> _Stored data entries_
--------------------------------

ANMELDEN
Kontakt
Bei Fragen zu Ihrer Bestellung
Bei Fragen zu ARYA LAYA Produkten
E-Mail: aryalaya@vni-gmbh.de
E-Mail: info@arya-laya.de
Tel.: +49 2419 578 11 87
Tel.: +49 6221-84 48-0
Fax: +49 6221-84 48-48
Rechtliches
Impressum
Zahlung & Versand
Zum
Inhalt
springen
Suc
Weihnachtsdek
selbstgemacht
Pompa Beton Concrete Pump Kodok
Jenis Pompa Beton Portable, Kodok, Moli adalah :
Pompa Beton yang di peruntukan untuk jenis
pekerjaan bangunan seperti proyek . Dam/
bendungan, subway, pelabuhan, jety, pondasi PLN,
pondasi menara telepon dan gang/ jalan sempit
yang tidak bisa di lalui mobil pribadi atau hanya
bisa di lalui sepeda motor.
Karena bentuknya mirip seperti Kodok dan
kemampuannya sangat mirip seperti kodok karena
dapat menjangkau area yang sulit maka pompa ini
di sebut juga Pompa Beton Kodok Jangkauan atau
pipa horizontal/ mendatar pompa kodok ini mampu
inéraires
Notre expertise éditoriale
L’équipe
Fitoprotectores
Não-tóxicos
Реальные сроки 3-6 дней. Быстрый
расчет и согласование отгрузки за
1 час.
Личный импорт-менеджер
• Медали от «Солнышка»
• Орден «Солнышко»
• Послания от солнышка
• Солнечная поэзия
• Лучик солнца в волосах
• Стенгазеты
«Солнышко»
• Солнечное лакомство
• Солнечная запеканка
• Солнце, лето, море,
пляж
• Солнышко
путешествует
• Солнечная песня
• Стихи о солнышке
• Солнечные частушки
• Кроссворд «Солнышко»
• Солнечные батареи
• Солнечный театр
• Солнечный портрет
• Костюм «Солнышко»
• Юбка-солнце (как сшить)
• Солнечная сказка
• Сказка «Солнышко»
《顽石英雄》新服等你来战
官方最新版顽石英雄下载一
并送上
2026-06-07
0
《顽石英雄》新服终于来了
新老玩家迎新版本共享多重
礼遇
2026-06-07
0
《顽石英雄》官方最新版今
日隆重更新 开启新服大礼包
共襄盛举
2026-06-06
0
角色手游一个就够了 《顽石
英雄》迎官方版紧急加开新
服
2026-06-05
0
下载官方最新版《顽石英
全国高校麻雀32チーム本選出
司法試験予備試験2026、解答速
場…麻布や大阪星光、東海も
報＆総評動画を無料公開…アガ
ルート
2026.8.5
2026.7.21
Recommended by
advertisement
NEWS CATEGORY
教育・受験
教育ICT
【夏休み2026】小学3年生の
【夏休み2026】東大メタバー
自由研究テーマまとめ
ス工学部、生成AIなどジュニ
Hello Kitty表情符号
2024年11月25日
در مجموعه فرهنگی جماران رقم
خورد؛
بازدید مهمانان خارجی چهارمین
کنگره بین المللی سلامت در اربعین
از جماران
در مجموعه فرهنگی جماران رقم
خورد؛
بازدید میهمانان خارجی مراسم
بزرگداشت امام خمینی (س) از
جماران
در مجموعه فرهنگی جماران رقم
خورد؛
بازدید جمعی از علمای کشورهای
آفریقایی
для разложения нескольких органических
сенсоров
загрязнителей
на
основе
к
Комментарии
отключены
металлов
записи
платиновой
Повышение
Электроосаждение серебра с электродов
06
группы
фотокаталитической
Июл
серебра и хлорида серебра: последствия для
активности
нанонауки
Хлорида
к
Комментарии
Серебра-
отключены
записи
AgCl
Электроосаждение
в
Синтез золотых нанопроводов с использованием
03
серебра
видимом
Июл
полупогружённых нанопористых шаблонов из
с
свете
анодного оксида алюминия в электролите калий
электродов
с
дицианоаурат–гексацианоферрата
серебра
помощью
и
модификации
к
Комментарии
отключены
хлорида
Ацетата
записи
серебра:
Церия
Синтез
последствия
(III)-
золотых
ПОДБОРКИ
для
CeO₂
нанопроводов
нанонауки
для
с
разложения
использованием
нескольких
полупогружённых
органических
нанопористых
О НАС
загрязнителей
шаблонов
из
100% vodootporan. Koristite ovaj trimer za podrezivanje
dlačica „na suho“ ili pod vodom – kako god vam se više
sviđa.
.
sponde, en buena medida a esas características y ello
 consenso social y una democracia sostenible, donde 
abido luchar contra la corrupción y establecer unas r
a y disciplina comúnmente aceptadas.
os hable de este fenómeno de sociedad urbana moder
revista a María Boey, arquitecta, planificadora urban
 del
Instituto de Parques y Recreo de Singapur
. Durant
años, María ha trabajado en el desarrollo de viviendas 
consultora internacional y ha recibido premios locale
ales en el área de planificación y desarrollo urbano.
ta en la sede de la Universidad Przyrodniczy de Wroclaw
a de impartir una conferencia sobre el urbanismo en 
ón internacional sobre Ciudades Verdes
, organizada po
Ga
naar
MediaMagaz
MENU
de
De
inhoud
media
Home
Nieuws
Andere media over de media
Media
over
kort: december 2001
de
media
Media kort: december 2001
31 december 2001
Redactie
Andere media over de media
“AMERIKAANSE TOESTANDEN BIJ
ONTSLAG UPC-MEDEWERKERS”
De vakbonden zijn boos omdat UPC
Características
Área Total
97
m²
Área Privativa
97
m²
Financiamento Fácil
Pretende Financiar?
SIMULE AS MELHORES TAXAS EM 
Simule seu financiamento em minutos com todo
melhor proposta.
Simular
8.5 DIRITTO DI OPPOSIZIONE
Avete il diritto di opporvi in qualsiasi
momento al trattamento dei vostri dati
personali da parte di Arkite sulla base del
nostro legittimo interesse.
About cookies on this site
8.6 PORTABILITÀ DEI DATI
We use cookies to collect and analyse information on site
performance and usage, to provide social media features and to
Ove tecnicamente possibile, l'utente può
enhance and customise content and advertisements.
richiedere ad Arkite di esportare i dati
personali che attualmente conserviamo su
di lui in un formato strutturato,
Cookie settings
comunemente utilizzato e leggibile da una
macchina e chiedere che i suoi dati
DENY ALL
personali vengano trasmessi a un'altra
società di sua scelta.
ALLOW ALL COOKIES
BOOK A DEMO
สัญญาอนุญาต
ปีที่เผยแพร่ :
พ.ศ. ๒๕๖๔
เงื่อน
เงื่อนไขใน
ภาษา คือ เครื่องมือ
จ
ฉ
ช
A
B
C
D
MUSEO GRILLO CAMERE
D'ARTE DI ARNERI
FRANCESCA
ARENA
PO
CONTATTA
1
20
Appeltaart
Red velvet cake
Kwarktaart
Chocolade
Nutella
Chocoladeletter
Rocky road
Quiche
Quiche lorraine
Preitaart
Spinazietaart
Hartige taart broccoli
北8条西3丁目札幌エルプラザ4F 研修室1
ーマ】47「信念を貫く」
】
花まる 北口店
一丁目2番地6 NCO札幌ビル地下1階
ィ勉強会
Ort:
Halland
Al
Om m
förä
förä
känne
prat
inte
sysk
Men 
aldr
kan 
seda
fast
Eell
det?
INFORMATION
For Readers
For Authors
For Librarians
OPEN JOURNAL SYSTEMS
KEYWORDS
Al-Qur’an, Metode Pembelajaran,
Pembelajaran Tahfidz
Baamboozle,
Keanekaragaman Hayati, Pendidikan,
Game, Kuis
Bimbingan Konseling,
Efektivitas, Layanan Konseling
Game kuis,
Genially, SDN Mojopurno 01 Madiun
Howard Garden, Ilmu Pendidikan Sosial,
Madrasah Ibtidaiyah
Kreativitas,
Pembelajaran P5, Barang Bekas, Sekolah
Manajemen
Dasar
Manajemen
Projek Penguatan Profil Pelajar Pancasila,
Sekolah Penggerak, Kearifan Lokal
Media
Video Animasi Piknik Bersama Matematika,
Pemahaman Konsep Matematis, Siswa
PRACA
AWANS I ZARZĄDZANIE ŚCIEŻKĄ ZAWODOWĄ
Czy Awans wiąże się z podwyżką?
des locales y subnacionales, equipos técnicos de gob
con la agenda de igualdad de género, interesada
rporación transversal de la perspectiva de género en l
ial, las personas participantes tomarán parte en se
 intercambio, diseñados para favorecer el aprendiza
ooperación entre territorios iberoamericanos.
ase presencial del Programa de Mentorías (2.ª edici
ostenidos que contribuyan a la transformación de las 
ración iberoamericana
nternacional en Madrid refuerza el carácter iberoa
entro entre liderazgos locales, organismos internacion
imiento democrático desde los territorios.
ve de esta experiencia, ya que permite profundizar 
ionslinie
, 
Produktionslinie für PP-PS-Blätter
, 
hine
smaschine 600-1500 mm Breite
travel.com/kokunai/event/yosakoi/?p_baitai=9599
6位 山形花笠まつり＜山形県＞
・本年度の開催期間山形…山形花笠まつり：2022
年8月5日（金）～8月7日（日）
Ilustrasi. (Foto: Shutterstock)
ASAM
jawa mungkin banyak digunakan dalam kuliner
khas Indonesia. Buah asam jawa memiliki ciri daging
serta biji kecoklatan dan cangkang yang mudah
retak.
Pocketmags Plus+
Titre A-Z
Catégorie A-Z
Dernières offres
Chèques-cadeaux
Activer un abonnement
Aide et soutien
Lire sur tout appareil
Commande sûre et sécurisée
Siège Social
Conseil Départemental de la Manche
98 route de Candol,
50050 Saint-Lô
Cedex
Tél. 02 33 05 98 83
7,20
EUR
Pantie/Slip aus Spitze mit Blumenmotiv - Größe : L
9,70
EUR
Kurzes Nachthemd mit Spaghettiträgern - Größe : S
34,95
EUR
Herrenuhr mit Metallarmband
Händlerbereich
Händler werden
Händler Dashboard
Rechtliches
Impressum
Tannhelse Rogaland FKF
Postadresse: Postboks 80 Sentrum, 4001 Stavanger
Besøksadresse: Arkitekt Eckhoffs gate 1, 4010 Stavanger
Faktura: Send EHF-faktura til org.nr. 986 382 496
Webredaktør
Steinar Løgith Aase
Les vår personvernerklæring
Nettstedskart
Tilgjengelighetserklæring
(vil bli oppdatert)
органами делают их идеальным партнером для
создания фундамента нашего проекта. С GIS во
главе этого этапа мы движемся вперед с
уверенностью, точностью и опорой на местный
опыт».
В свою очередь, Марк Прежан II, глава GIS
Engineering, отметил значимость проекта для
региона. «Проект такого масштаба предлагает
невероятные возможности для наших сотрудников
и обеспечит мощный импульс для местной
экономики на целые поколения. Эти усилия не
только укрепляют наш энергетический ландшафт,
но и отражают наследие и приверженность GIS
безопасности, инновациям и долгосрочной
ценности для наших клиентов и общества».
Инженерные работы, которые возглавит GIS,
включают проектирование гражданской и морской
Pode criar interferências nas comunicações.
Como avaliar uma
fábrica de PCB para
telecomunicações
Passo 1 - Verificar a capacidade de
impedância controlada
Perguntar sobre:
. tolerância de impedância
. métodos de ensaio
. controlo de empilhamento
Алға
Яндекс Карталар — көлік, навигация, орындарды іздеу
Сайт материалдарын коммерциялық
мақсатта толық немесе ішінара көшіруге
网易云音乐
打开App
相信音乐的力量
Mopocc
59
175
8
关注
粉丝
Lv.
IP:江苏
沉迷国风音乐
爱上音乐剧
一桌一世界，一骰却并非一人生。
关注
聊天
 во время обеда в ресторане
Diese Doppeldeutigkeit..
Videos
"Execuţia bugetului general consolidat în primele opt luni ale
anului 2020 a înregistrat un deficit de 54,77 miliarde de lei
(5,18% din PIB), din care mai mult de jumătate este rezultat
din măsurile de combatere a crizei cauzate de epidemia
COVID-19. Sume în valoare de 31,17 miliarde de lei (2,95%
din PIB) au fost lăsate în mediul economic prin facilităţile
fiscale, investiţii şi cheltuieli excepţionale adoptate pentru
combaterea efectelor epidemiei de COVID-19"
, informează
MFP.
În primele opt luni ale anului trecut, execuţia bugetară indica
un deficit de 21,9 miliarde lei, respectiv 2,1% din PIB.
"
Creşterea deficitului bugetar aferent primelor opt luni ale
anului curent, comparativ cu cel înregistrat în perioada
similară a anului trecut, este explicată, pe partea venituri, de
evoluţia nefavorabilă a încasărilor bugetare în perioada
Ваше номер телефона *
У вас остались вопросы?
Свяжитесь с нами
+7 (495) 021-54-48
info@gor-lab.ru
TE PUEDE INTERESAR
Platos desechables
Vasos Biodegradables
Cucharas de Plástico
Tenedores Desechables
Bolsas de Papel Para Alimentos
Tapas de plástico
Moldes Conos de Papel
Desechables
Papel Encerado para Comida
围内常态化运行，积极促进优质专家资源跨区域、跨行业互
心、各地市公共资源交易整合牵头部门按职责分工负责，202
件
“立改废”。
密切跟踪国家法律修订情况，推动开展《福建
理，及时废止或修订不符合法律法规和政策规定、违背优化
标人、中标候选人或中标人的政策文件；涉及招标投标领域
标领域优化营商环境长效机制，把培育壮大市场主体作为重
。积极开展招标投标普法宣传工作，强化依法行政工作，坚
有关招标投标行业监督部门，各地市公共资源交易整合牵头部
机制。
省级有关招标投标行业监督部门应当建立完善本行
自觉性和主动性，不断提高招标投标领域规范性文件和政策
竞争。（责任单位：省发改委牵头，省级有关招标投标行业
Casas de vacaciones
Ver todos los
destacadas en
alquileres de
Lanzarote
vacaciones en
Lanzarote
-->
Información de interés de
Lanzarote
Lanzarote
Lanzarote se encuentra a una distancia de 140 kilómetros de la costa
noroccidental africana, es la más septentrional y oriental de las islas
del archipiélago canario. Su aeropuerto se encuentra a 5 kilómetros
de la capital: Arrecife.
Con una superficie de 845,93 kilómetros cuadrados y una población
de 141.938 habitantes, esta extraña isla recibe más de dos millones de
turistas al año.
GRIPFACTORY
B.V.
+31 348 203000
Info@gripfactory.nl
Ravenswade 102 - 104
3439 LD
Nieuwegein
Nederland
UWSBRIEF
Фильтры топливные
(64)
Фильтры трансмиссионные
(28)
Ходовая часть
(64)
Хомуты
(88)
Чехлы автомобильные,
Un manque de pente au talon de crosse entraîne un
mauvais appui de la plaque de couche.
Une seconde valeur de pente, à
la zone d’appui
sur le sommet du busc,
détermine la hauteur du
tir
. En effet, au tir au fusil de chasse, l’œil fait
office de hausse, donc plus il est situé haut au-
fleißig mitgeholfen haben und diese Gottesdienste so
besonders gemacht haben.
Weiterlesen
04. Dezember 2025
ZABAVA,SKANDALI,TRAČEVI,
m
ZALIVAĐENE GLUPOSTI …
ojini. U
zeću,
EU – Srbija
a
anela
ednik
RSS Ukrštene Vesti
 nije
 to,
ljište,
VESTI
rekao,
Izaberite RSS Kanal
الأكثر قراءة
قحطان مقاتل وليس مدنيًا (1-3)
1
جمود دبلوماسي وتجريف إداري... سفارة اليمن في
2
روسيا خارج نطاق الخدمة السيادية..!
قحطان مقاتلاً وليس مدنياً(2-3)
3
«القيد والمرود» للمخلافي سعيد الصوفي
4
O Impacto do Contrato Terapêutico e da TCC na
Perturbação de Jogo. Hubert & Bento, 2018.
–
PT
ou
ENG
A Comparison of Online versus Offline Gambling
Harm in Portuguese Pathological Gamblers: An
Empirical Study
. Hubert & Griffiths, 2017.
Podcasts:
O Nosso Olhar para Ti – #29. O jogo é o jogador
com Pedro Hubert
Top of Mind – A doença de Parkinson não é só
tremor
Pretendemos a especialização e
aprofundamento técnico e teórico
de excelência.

--------------------------------

> _EXERCISE DESCRIPTION_
Reproduce verbatim the lines of the entries, from the first line through the line containing "Pompa Beton Concrete Pump Kodok", inclusive.

> _ANSWER BOX_
ANMELDEN
Kontakt
Bei Fragen zu Ihrer Bestellung
Bei Fragen zu ARYA LAYA Produkten
E-Mail: aryalaya@vni-gmbh.de
E-Mail: info@arya-laya.de
Tel.: +49 2419 578 11 87
Tel.: +49 6221-84 48-0
Fax: +49 6221-84 48-48
Rechtliches
Impressum
Zahlung & Versand
Zum
Inhalt
springen
Suc
Weihnachtsdek
selbstgemacht
Pompa Beton Concrete Pump Kodok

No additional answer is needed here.